*WHAT YOU SHOULD DO*.
This exercise calls for duplicating every entry below exactly, without the images.

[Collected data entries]
⟨
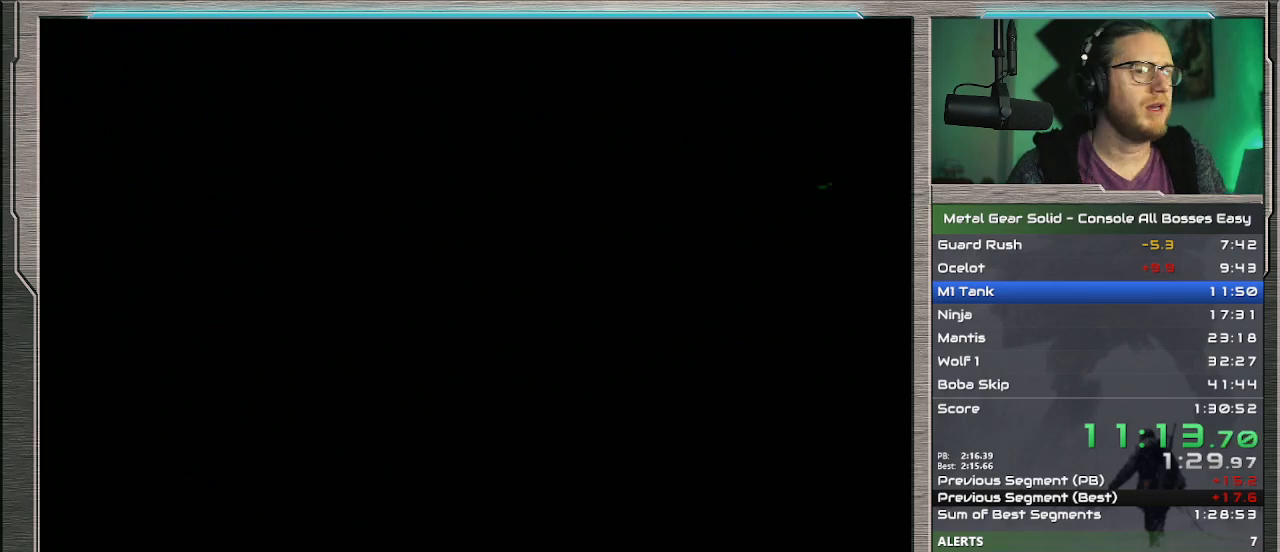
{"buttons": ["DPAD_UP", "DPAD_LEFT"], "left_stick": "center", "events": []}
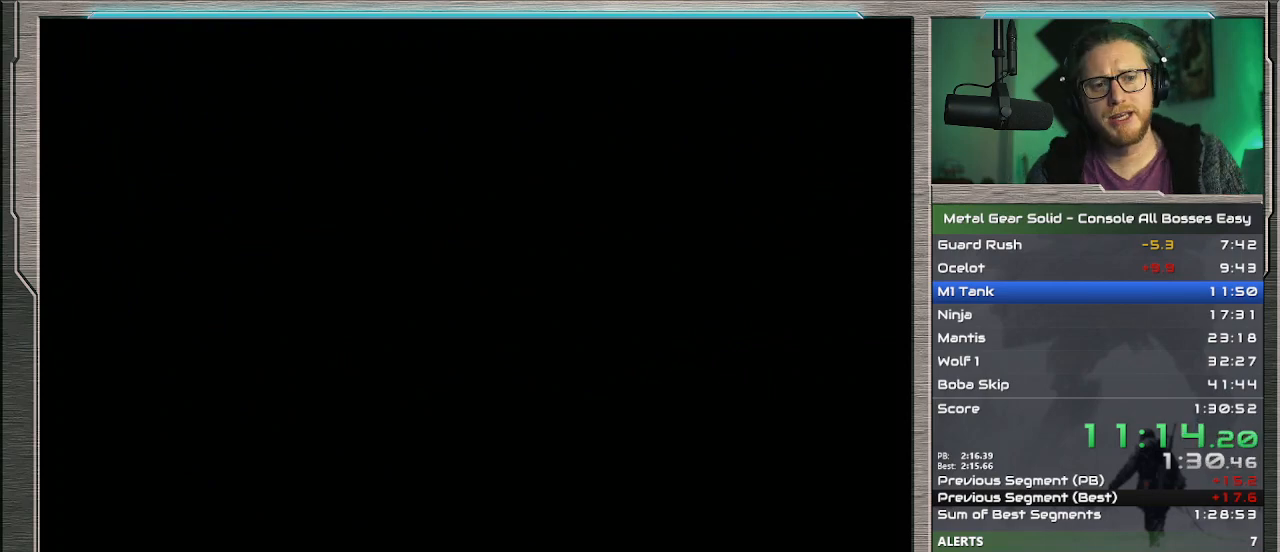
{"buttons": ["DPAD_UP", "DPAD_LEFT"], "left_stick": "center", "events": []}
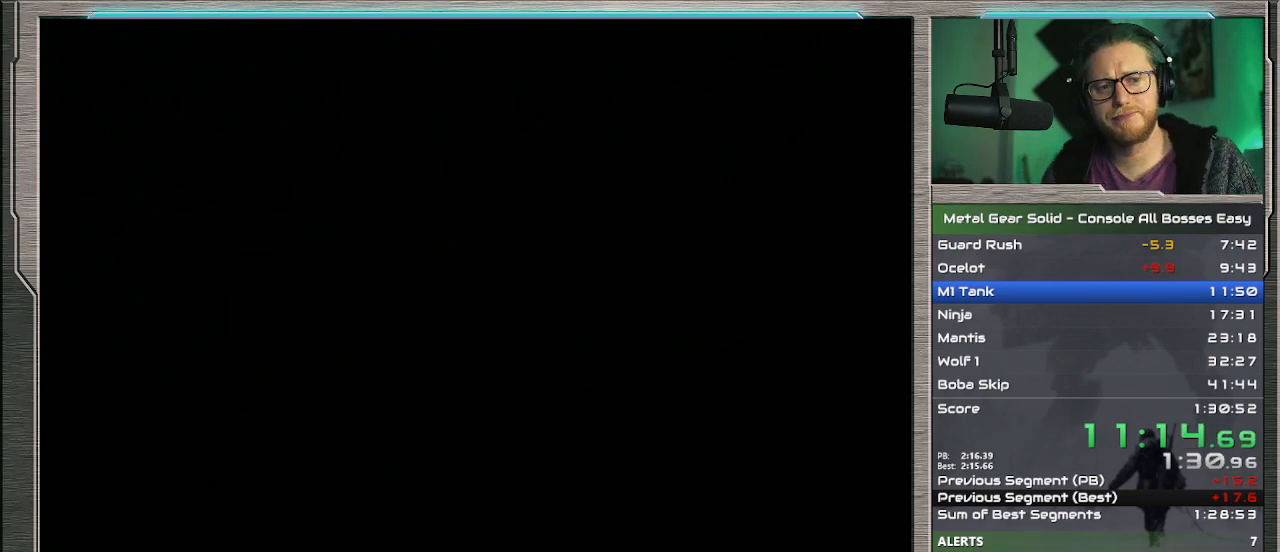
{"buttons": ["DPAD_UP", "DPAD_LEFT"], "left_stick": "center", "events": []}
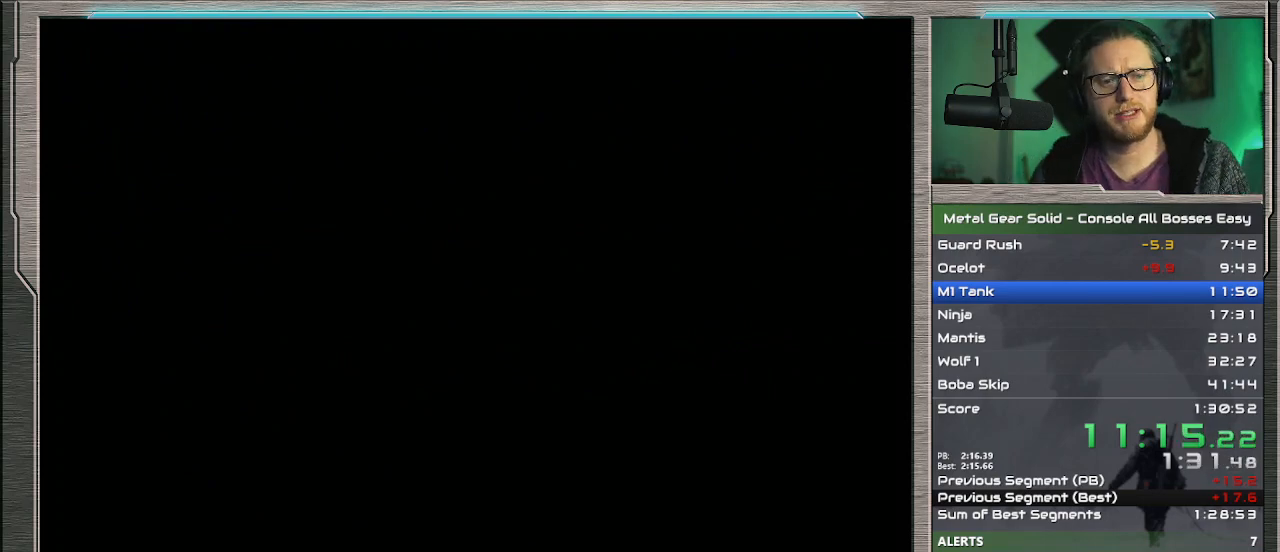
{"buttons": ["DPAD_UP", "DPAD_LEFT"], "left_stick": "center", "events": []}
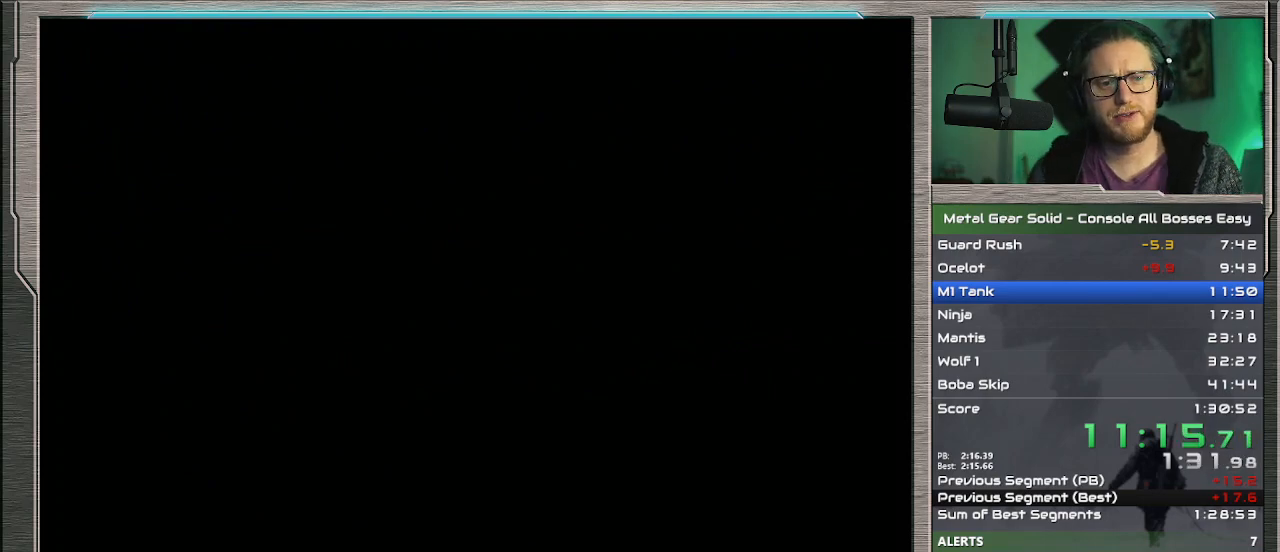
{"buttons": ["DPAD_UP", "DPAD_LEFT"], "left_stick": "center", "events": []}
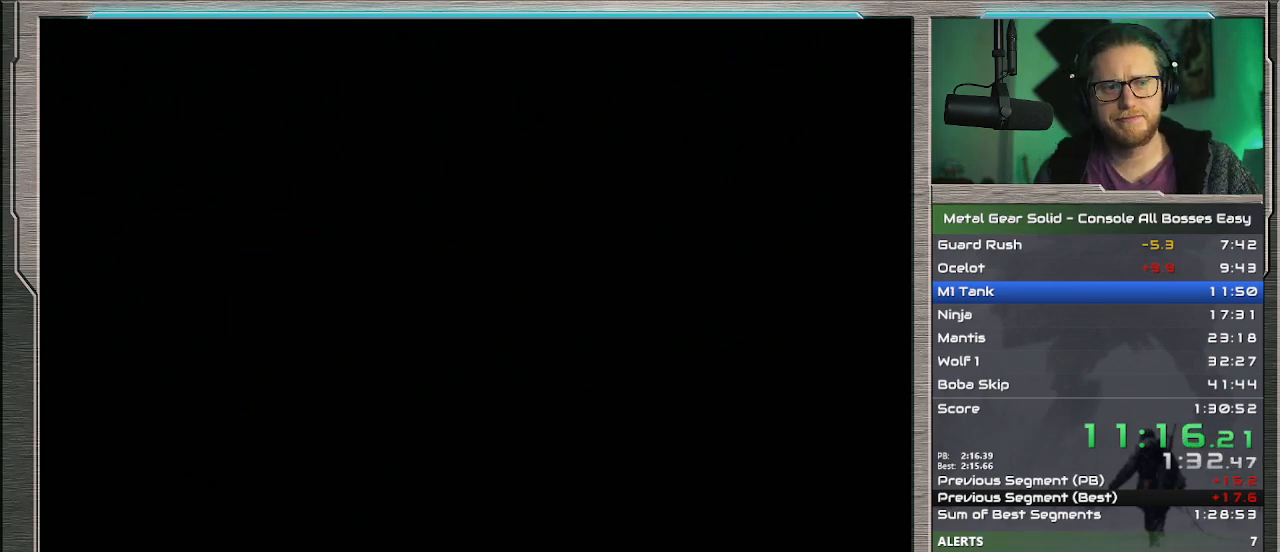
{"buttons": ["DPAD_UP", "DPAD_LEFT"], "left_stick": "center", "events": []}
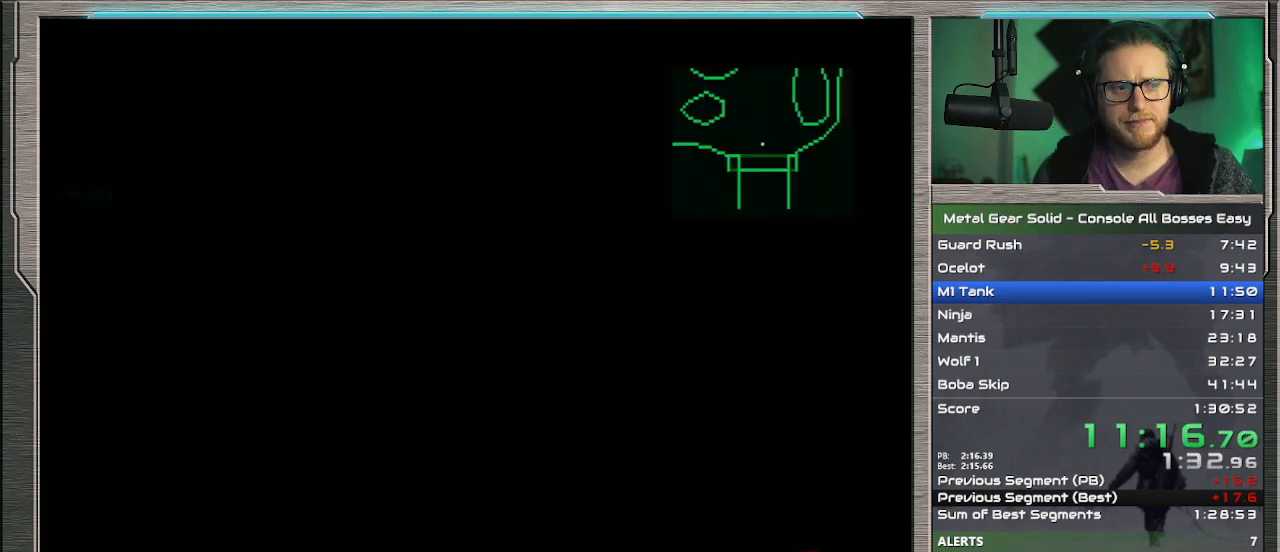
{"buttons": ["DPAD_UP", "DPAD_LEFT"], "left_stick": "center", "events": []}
⟩
*TASK ANSWER*.
{"buttons": ["DPAD_UP", "DPAD_LEFT"], "left_stick": "center", "events": []}
{"buttons": ["DPAD_UP", "DPAD_LEFT"], "left_stick": "center", "events": []}
{"buttons": ["DPAD_UP", "DPAD_LEFT"], "left_stick": "center", "events": []}
{"buttons": ["DPAD_UP", "DPAD_LEFT"], "left_stick": "center", "events": []}
{"buttons": ["DPAD_UP", "DPAD_LEFT"], "left_stick": "center", "events": []}
{"buttons": ["DPAD_UP", "DPAD_LEFT"], "left_stick": "center", "events": []}
{"buttons": ["DPAD_UP", "DPAD_LEFT"], "left_stick": "center", "events": []}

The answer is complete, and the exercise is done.